Ahmad Bastian Puji Kapolri karena Beri Kenaikan Pangkat 32 Personel yang Tangkap Teroris

Bagikan:

Bandar Lampung – Anggota DPD RI daerah pemilihan (Dapil) Lampung memberikan apresiasi atas kenaikan pangkat luar biasa (KPLB) 32 anggota Polri. Sebanyak 32 personel Polri itu mendapat penghargaan atas prestasi menangkap buron terduga teroris di Lampung pada November 2020 lalu.

“Apresiasi setinggi-tingginya kepada 32 anggota Polri yang berhasil menangkap terduga teroris di Lampung. Prestasi mereka sudah sepantasnya mendapat penghargaan,” ungkap Ahmad Bastian, Rabu (20/1/2020).

Adapun 32 anggota itu diberi kenaikan pangkat satu tingkat lebih tinggi yang tertuang dalam surat telegram nomor STR/29/I/KEP./2021 per tanggal 19 Januari 2021. Mereka terdiri atas 3 anggota berpangkat komisaris polisi (kompol), 13 anggota berpangkat ajun komisaris polisi (AKP), 4 anggota berpangkat inspektur satu (Iptu), dan 12 anggota berpangkat inspektur dua (Ipda).
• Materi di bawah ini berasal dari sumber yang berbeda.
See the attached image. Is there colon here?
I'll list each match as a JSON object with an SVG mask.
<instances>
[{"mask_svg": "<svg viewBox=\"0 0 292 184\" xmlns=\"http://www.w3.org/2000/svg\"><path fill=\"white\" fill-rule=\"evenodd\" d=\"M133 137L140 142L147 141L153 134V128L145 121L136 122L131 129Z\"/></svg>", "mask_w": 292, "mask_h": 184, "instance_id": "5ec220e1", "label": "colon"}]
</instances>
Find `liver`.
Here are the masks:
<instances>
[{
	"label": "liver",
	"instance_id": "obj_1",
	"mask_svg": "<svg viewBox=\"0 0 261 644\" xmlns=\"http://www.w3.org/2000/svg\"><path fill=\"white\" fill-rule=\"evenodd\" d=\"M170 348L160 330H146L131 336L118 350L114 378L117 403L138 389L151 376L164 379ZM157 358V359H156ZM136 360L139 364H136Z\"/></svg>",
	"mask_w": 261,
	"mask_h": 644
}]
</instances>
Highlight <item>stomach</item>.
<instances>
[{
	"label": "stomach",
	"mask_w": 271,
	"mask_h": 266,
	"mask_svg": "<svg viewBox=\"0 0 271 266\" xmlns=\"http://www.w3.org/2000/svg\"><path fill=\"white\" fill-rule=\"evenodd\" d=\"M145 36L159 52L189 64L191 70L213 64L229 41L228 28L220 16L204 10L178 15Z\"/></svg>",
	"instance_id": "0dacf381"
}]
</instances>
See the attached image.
Bastian pun memuji keputusan Kapolri Jenderal Idham Azis atas KPLB kepada 32 anak buahnya itu. Ia menyebut, langkah Jenderal Idham Azis menunjukkan seorang pemimpin yang bijaksana.

“Keputusan Jenderal Idham Azis memberi kenaikan pangkat luar biasa kepada 32 personel Polri berprestasi perlu ditiru. Pemimpin yang baik memang harus memberikan reward atas keberhasilan yang ditunjukkan anak buahnya,” kata Bastian.
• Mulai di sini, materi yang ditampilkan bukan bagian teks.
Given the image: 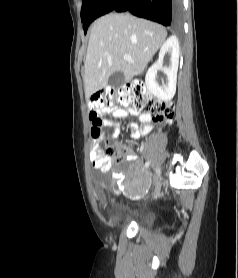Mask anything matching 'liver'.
Wrapping results in <instances>:
<instances>
[{
  "instance_id": "6515ba94",
  "label": "liver",
  "mask_w": 238,
  "mask_h": 278,
  "mask_svg": "<svg viewBox=\"0 0 238 278\" xmlns=\"http://www.w3.org/2000/svg\"><path fill=\"white\" fill-rule=\"evenodd\" d=\"M167 37L164 27L130 14L110 13L92 26L84 63L85 95L107 86L109 77L123 72L125 81L140 75ZM129 54L133 62L124 60Z\"/></svg>"
}]
</instances>
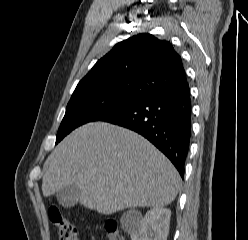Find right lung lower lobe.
<instances>
[{
  "instance_id": "obj_1",
  "label": "right lung lower lobe",
  "mask_w": 248,
  "mask_h": 240,
  "mask_svg": "<svg viewBox=\"0 0 248 240\" xmlns=\"http://www.w3.org/2000/svg\"><path fill=\"white\" fill-rule=\"evenodd\" d=\"M191 97L187 80L141 97L101 121L131 129L153 143L184 176L191 137Z\"/></svg>"
}]
</instances>
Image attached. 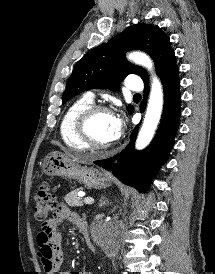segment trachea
<instances>
[{
    "instance_id": "3493384b",
    "label": "trachea",
    "mask_w": 215,
    "mask_h": 274,
    "mask_svg": "<svg viewBox=\"0 0 215 274\" xmlns=\"http://www.w3.org/2000/svg\"><path fill=\"white\" fill-rule=\"evenodd\" d=\"M134 97H135V98L141 97V95H140V94H135Z\"/></svg>"
}]
</instances>
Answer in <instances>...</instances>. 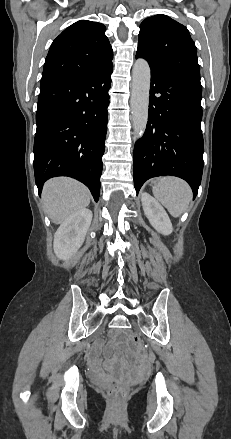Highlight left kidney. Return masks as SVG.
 <instances>
[{
    "label": "left kidney",
    "instance_id": "obj_1",
    "mask_svg": "<svg viewBox=\"0 0 231 439\" xmlns=\"http://www.w3.org/2000/svg\"><path fill=\"white\" fill-rule=\"evenodd\" d=\"M143 210L150 224L161 234L169 235L173 231L171 221L164 208L148 193L141 196Z\"/></svg>",
    "mask_w": 231,
    "mask_h": 439
}]
</instances>
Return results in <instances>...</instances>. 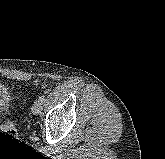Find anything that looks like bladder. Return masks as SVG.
Segmentation results:
<instances>
[{
    "mask_svg": "<svg viewBox=\"0 0 165 159\" xmlns=\"http://www.w3.org/2000/svg\"><path fill=\"white\" fill-rule=\"evenodd\" d=\"M9 95L7 87L0 83V103L4 101L5 97Z\"/></svg>",
    "mask_w": 165,
    "mask_h": 159,
    "instance_id": "1",
    "label": "bladder"
}]
</instances>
Adapun penangkapan teroris itu terjadi pada 23 November 2020. Tim Densus 88 Antiteror Polri menangkap 23 terduga teroris jaringan Jamaah Islamiyah (JI) di Kabupaten Lampung Tengah, Provinsi Lampung. Dari 23 terduga teroris tersebut, dua orang merupakan DPO Polri bernama Taufik Bulaga alias Upik Lawanga dan Zulkarnaen alias Arif Sunarso alias Daud.

“Sebagai senator Dapil Lampung, saya secara khusus mengucapkan terima kasih kepada Polri karena berhasil mengungkap dan menangkap jaringan teroris di Lampung. Apalagi terduga teroris yang ditangkap ini beberapa di antaranya ‘pemain kakap’,” kata Bastian.

BACA JUGA :  SK Perhutanan Sosial Resmi Diserahkan Presiden, Ini Komentar Senator dari Lampung

Anggota Komite I DPD RI itu menegaskan tindakan teror tidak bisa dibiarkan. Bastian menyebut, keberhasilan Polri menangkap kelompok terduga teroris tersebut melegakan masyarakat Lampung.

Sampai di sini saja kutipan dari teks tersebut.